All of this needs to be set in a context of a world more dangerous to Byzantium than at any point since the mid-seventh through mid-eighth century, when the vastly larger and wealthier Umayyad Caliphate was determined on destroying the empire. The increase in political sophistication and the coherence of larger, more well-organized polities less susceptible to traditional Byzantine divide-and-rule diplomacy.
 
Oct 2011
275
Croatia
#6
Third post since it would be way, way too much to ask for Kirialax to write three short paragraphs over the course of a morning without disturbance..

All of this needs to be set in a context of a world more dangerous to Byzantium than at any point since the mid-seventh through mid-eighth century, when the vastly larger and wealthier Umayyad Caliphate was determined on destroying the empire.
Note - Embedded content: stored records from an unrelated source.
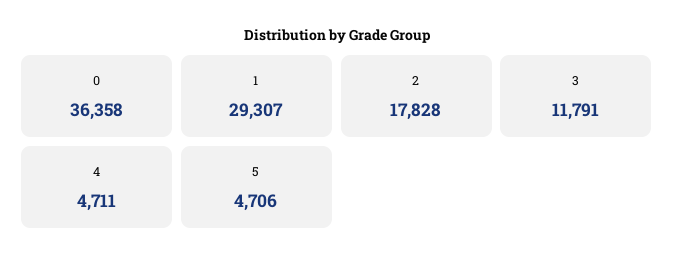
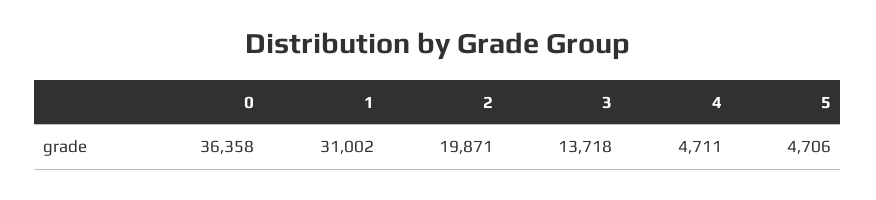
  {
    "0": 36358,
-   "1": 29307,
+   "1": 31002,
-   "2": 17828,
+   "2": 19871,
-   "3": 11791,
+   "3": 13718,
    "4": 4711,
    "5": 4706
  }

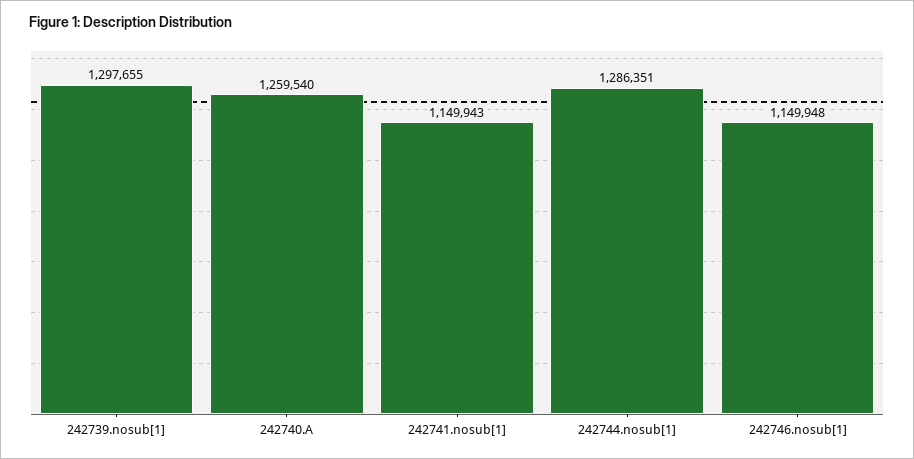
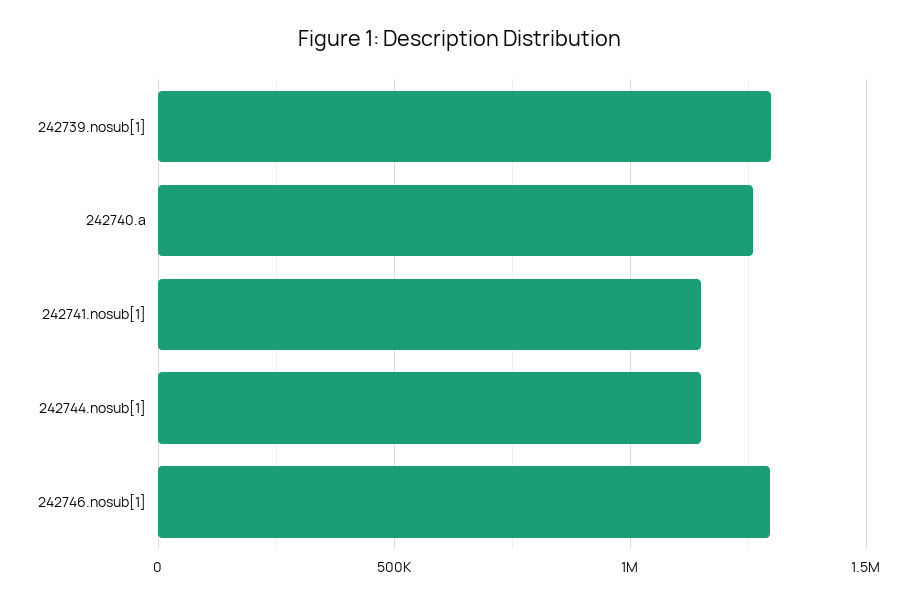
  {
    "242739.nosub[1]": 1297655,
    "242740.A": 1259540,
    "242741.nosub[1]": 1149943,
-   "242744.nosub[1]": 1286351,
+   "242744.nosub[1]": 1150000,
-   "242746.nosub[1]": 1149948
+   "242746.nosub[1]": 1300000
  }

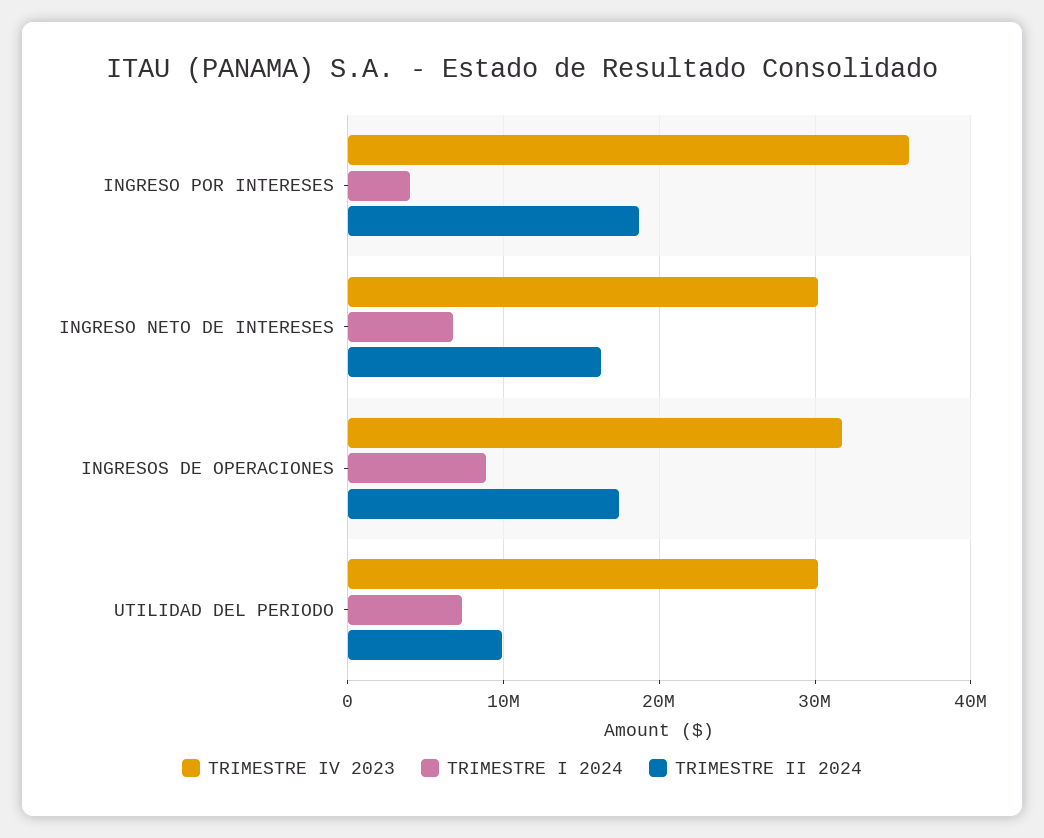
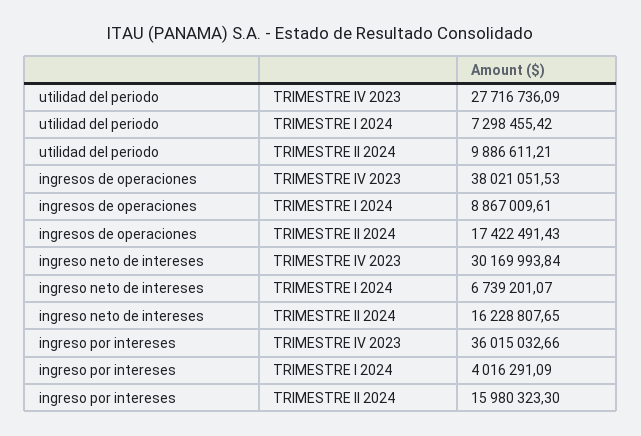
  {
    "TRIMESTRE IV 2023": {
      "INGRESO POR INTERESES": 36015032.66,
      "INGRESO NETO DE INTERESES": 30169993.84,
-     "INGRESOS DE OPERACIONES": 32000000,
+     "INGRESOS DE OPERACIONES": 38021051.53,
-     "UTILIDAD DEL PERIODO": 30000000
+     "UTILIDAD DEL PERIODO": 27716736.09
    },
    "TRIMESTRE I 2024": {
      "INGRESO POR INTERESES": 4016291.09,
      "INGRESO NETO DE INTERESES": 6739201.07,
      "INGRESOS DE OPERACIONES": 8867009.61,
      "UTILIDAD DEL PERIODO": 7298455.42
    },
    "TRIMESTRE II 2024": {
-     "INGRESO POR INTERESES": 19000000,
+     "INGRESO POR INTERESES": 15980323.3,
      "INGRESO NETO DE INTERESES": 16228807.65,
      "INGRESOS DE OPERACIONES": 17422491.43,
      "UTILIDAD DEL PERIODO": 9886611.21
    }
  }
The increase in political sophistication and the coherence of larger, more well-organized polities less susceptible to traditional Byzantine divide-and-rule diplomacy.
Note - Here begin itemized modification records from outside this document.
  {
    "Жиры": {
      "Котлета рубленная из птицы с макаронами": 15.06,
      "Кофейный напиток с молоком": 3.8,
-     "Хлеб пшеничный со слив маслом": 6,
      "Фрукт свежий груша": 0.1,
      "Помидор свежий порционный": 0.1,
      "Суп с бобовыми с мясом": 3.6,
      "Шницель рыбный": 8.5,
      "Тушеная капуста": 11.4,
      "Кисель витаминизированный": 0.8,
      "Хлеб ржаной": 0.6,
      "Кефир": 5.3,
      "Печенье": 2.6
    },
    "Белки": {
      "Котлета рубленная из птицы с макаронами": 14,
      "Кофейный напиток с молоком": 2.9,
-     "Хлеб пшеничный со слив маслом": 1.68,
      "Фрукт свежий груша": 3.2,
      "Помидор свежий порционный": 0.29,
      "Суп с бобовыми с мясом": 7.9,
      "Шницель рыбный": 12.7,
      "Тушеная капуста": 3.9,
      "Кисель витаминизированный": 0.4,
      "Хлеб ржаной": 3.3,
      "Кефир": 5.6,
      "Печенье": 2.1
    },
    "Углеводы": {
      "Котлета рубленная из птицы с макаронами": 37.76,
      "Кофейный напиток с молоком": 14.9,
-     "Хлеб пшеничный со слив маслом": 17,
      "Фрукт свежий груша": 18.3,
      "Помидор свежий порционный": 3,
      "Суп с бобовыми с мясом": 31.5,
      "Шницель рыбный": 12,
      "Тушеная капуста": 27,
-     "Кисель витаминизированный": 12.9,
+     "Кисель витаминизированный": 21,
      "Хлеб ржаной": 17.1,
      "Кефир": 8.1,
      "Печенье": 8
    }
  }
True, but IIRC Komnenoi field armies tended to be much smaller than Macedonian ones. Was it because of the loss of territory, or different organization?
 

Kirialax

Ad Honorem
Dec 2009
4,816
Blachernai
#7
True, but IIRC Komnenoi field armies tended to be much smaller than Macedonian ones. Was it because of the loss of territory, or different organization?
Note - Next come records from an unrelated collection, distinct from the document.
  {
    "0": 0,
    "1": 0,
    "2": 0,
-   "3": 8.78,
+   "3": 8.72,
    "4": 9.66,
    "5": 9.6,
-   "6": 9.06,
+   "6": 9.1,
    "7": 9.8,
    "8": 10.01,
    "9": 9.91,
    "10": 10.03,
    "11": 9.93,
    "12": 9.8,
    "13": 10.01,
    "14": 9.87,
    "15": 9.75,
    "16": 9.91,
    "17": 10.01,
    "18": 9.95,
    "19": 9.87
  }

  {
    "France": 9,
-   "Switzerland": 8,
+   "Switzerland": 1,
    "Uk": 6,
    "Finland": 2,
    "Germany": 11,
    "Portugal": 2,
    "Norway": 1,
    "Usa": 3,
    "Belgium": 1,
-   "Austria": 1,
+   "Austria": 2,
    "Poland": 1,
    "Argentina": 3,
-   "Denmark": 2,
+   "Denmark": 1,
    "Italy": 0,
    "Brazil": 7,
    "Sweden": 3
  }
Are they that much smaller? When the Komnenoi wanted to put very large armies in the field, they could, such as John and Manuel's Hungarian campaigns, or Manuel's Myriokephalon campaign. The upper limit is set by pre-modern logistics, I suspect. Unfortunately, we don't even have a lot of general, bad figures, and the slightly more ad hoc organization makes it tougher to estimate sizes based on unit counts. My suspicion is that the size gap is mostly made up by general demographic trends: the lands the Komnenoi ruled were simpler more populated, more intensely exploited, and wealthier than two centuries previous.
 
Oct 2011
275
Croatia
#8
Are they that much smaller? When the Komnenoi wanted to put very large armies in the field, they could, such as John and Manuel's Hungarian campaigns, or Manuel's Myriokephalon campaign. The upper limit is set by pre-modern logistics, I suspect. Unfortunately, we don't even have a lot of general, bad figures, and the slightly more ad hoc organization makes it tougher to estimate sizes based on unit counts. My suspicion is that the size gap is mostly made up by general demographic trends: the lands the Komnenoi ruled were simpler more populated, more intensely exploited, and wealthier than two centuries previous.
Maybe not central army, but IIRC Empire during the height of theme system could put more than one army in the field when necessary. They did try to avoid fighting on multiple fronts, but they could do it. And I think that the very fact that unit sizes were ad hoc shows that, if not field armies, then the total military establishment was smaller. Large, organized armies with developed organization and logistics depend on standardization to remain manageable. Only small feudal armies, numbering in single-digit thousands at most, can afford nonstandardized unit sizes.